* [EXERCISE DETAILS]:
Copy every line of the material below that contains the word "ankle", matching case exactly.
START DATA TO USE
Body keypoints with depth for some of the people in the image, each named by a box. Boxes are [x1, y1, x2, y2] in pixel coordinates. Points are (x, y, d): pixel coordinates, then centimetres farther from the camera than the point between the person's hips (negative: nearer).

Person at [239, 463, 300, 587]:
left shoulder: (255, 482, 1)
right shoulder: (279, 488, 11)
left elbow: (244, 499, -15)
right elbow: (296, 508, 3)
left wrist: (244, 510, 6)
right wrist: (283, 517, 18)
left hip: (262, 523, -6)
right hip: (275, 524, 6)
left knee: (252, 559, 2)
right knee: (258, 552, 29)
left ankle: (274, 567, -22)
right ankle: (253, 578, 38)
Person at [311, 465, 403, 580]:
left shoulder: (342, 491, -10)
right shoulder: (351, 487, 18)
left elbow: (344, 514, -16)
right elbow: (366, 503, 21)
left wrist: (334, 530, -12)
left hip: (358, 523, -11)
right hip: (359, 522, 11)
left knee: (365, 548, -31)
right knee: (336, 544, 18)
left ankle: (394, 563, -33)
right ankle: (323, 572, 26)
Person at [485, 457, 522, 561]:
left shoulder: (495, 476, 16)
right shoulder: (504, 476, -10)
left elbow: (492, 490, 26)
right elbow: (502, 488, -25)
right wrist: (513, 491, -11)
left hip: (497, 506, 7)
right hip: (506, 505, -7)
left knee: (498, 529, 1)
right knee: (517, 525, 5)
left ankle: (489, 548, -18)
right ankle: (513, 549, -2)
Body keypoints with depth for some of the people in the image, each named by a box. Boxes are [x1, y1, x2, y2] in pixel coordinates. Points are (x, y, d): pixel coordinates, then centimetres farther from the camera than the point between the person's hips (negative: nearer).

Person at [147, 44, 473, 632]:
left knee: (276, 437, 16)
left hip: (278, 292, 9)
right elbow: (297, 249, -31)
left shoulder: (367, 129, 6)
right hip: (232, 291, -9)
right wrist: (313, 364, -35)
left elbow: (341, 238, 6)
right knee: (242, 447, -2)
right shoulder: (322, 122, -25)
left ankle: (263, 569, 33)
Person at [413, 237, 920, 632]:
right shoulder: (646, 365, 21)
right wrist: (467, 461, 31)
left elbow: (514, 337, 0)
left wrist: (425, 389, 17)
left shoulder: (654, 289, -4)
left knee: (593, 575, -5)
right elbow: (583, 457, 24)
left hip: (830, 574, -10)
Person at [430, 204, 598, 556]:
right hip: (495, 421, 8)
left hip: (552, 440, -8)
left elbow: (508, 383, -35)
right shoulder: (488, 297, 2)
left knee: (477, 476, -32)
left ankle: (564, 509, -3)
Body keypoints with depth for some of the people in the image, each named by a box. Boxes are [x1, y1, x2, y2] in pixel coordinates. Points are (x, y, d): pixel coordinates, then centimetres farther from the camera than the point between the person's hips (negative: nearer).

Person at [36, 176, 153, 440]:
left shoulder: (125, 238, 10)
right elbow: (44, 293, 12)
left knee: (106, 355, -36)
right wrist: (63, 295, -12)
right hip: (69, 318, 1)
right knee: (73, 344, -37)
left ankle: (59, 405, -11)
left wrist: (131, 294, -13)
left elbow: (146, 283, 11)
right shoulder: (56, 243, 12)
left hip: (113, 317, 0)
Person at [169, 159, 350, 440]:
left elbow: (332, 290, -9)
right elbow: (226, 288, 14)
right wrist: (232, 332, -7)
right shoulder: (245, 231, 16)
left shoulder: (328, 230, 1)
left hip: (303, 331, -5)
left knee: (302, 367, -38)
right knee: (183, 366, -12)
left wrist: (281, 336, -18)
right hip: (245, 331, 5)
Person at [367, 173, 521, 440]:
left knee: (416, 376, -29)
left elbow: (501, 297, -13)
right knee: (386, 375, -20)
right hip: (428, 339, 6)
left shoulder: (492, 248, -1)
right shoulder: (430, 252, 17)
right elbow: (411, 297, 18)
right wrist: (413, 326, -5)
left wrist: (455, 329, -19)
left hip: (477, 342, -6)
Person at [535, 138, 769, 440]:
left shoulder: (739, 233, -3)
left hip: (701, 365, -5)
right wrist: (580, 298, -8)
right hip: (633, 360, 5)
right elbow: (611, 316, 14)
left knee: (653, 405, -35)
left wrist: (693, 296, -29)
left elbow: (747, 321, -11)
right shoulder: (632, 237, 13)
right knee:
END DATA TO USE
* [SOLUTION TO THIS PROBLEM]:
left ankle: (274, 567, -22)
right ankle: (253, 578, 38)
left ankle: (394, 563, -33)
right ankle: (323, 572, 26)
left ankle: (489, 548, -18)
right ankle: (513, 549, -2)
left ankle: (263, 569, 33)
left ankle: (564, 509, -3)
left ankle: (59, 405, -11)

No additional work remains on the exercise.